決勝トーナメント進出をかけた福岡女学院との対戦。守備から攻撃のリズムを作る、つなぎのバレーで勝利を目指した。

しかし、弱いボールを落としてミスが続き、スパイクが打てない。第1セットを1点差で取られてしまった。続く第2セットもミスが続き、2024年の大会でベスト8だった西彼杵は予選敗退となった。
負ける相手ではなかった。出野監督は「井上先生が見ていたら怒られるでしょうね。大事なのは高総体。井上先生がいる、いないは言い訳にしかならない。そういうことを言うのを井上先生が一番嫌がることなので」と話す。

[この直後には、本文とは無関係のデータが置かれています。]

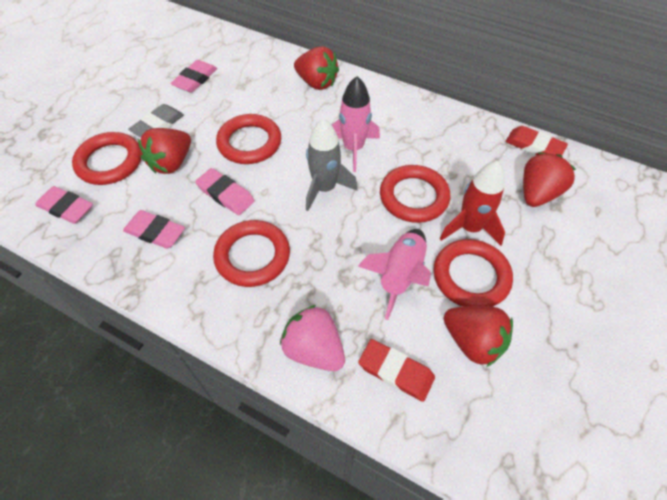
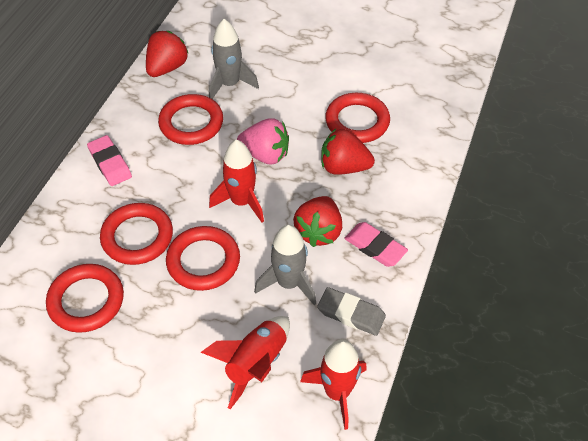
grey rocket: [306,118,357,211] = 1 -> [209,19,259,99] [254,225,316,305] = 2
pink eraser: [35,186,93,224] [123,210,185,249] [171,60,217,93] [195,168,255,215] = 4 -> [87,135,132,186] [344,222,408,267] = 2
pink rocket: [332,76,380,172] [358,229,431,320] = 2 -> none = 0
red eraser: [358,339,435,402] [505,126,568,156] = 2 -> none = 0
red rocket: [440,161,505,246] = 1 -> [201,316,290,409] [209,139,264,223] [300,339,367,430] = 3
red strawberry: [138,128,191,174] [294,46,339,90] [444,306,513,367] [523,152,576,207] = 4 -> [146,31,189,77] [293,196,342,247] [321,129,375,175] = 3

高総体は何が何でも勝たなければいけない、選手たちはそう誓った。
真実のバレーで優勝の報告を誓う
県高総体開幕まで1週間となったこの日も、選手たちはレシーブ練習を続けていた。ボールを必ず拾い上げ、次の人につなげる。

出野監督は、この練習に大きな意味があると話す。
西彼杵 出野久仁子 監督:このレシーブ練習では弱さ、甘え、サボり。出してはいけない気持ちがいっぱい見えてくる。でも乗り越えて立派になってきたなという所も見えてきている。井上先生も“この練習はミーティングだよ”と話していた。レシーブ練習だけど、バレーの一番大切な所を分かり合える、そんな意味がある。
仲間を思い、自分の役割をしっかりと果たす。井上さんが目指した「真実(こころ)のバレー」。

選手たち25人は寮で一緒に暮らし、生活の中でも助け合ってきた。まるで姉妹のような絆で結ばれている自分たちだからこそ、「真実(こころ)のバレー」ができると信じている。
井上さんの指導を受けられたのは2年生と3年生だ。田中主将は「しっかり次の後輩に伝えていきたい。高総体は先生にいい報告をする意味でも、いろんな意味で勝ちたい」と意気込む。

井上さんの教えを受け継ごうとする選手たち。天国で見守る井上さんに、優勝の報告を誓っている。
県高総体女子バレーには52校が出場する。